Es bestehen jedoch keine Bedenken, wenn eine Rückabwicklung aus Vereinfachungsgründen im Einvernehmen mit den Beteiligten nicht durchgeführt wird, sofern dem keine materiell-rechtlichen Gründe entgegenstehen bzw. die Steuererhebung nicht gefährdet ist und keine Rechtsbehelfsverfahren wegen USt-Festsetzungen gegenüber der Organgesellschaft anhängig sind.

 

4. Erkennen einer Organschaft

Sofern die Steuerpflichtigen nicht selbst auf eine bestehende Organschaft hinweisen, muss das Finanzamt anhand der vorgelegten Unterlagen erkennen, ob eine Organschaft vorliegt bzw. Ermittlungen anstellen, die zur Klärung des Sachverhalts führen.

Im Veranlagungsbezirk, der den Organträger steuerlich führt, ist insbesondere dann eine umsatzsteuerliche Organschaft zu prüfen, wenn eine Betriebsaufspaltung vorliegt.

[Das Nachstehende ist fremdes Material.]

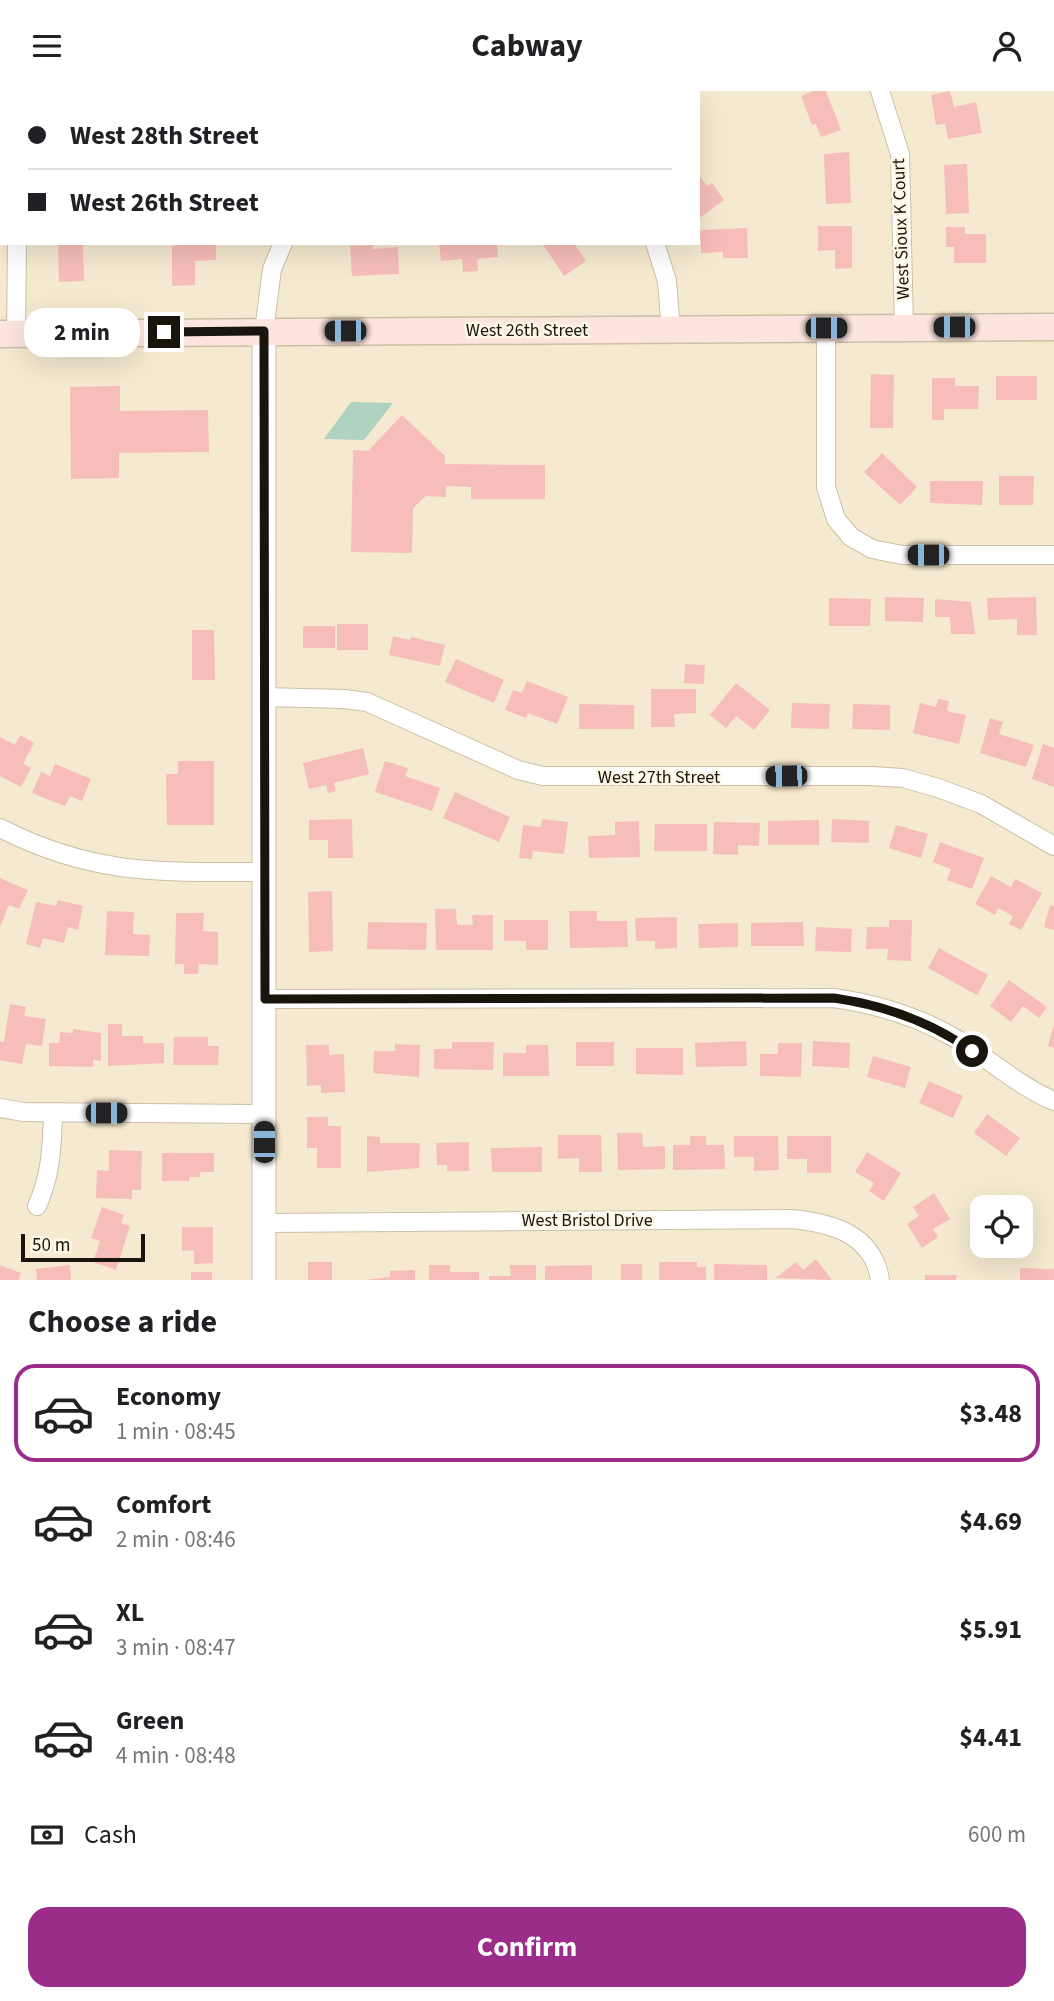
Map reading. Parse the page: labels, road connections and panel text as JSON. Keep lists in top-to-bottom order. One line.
{"streets":{"main road":["West 26th Street"],"street":["West Sioux K Court","West 27th Street","West Bristol Drive"]},"crossings":[["West Sioux K Court","West 26th Street"]],"scale_bar":"50 m","page":{"header":"Cabway","banner":["West 28th Street","West 26th Street"],"bubble":"2 min","scale":"50 m","heading":"Choose a ride","list":[{"name":"Economy","note":"1 min · 08:45","value":"$3.48"},{"name":"Comfort","note":"2 min · 08:46","value":"$4.69"},{"name":"XL","note":"3 min · 08:47","value":"$5.91"},{"name":"Green","note":"4 min · 08:48","value":"$4.41"}],"pay":["Cash","600 m"],"buttons":"Confirm"}}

Im Veranlagungsbezirk der Organgesellschaft ist in den Gesellschaftsverträgen der juristischen Person nach Hinweisen zu forschen, die ein Vorliegen der Eingliederungsmerkmale wahrscheinlich machen. Dies sind die Beteiligungsverhältnisse (finanzielle Eingliederung), die Geschäftsführung (organisatorische Eingliederung) und der Gesellschaftszweck (wirtschaftliche Eingliederung).

 

5. Informationsaustausch

Von zentraler Bedeutung für die Überprüfung der Angaben des Organträgers in den Umsatzsteuer-Voranmeldungen und -Erklärungen ist es, ...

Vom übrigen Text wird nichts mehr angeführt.